Protests in impoverished Jerada pressure the Moroccan government
Grinding conditions. People shout slogans during a protest after two miners died while working in a clandestine coal mine in Jerada, on December 29. (Reuters)
2018/01/14 Issue: 139 Page: 3
The Arab Weekly
Casablanca- The death of two brothers, who were trying to scrape together a living from an abandoned coal pit in Jerada in eastern Morocco, sparked a wave of protests against economic and social marginalisation, putting pressure on the government to act.
Houcine Daioui and Jedouane Daioui, aged 23 and 30, died in a tunnel accident, 85 metres below ground. They have become symbols of social unrest in Jerada, a once-thriving city that now struggles from years of government neglect.

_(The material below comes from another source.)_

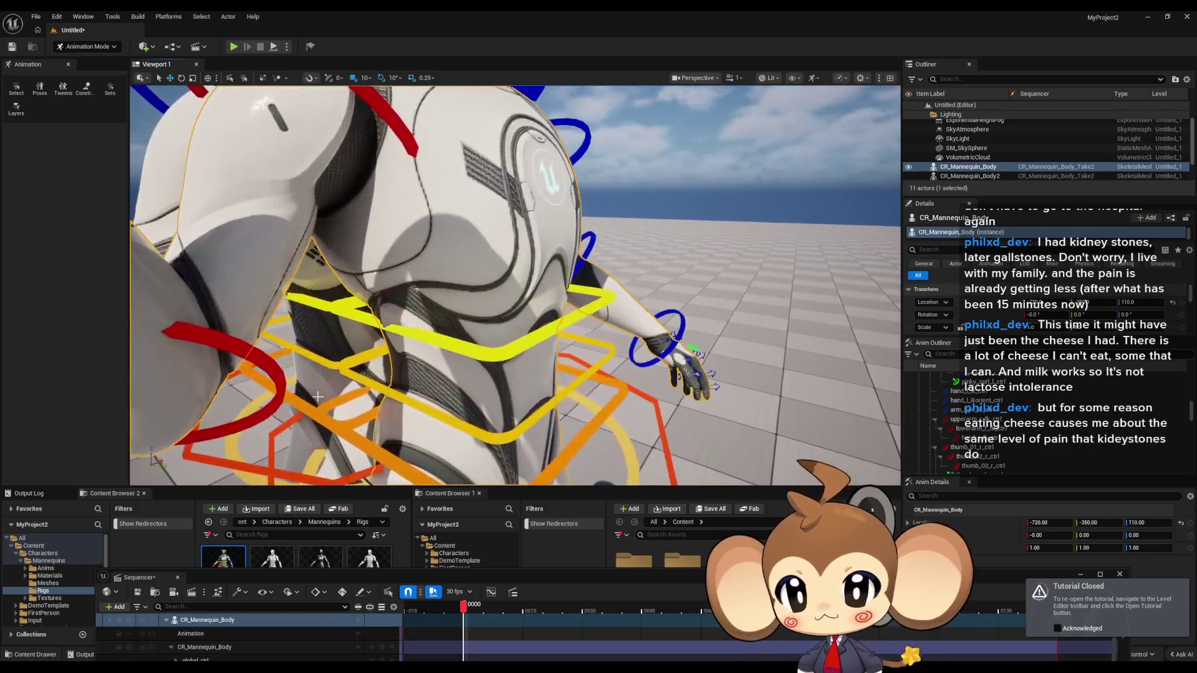
left_click(978, 428)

The community had heavily relied on the coal industry, which employed 9,000 people until the late 1990s when it was deemed too costly. The economic and social effects of the coal industry shutdown were devastating, greatly increasing local unemployment and forcing thousands to leave Jerada because of a lack of alternative job prospects.
Protesters took to the streets after the brothers’ death to express anger at being marginalised — scenes reminiscent of Al Hirak al-Shaabi (Popular Movement), which held protests last year for social justice, jobs and health care in the neighbouring Rif region.
Moroccan Prime Minister Saad Eddine El Othmani said he was ready to meet lawmakers from Jerada to discuss problems in the former mining city, which is one of the poorest areas in the country.
Energy and Mines Minister Aziz Rebbah’s recent measures to create jobs in the region failed to meet the public’s demands. He proposed 140 jobs be provided by the National Office of Water and Electricity.
He said the country was building a coal-fired power station near Jerada that would employ 500 people, mostly from the region. Protesters, however, have called for the creation of 5,000 jobs.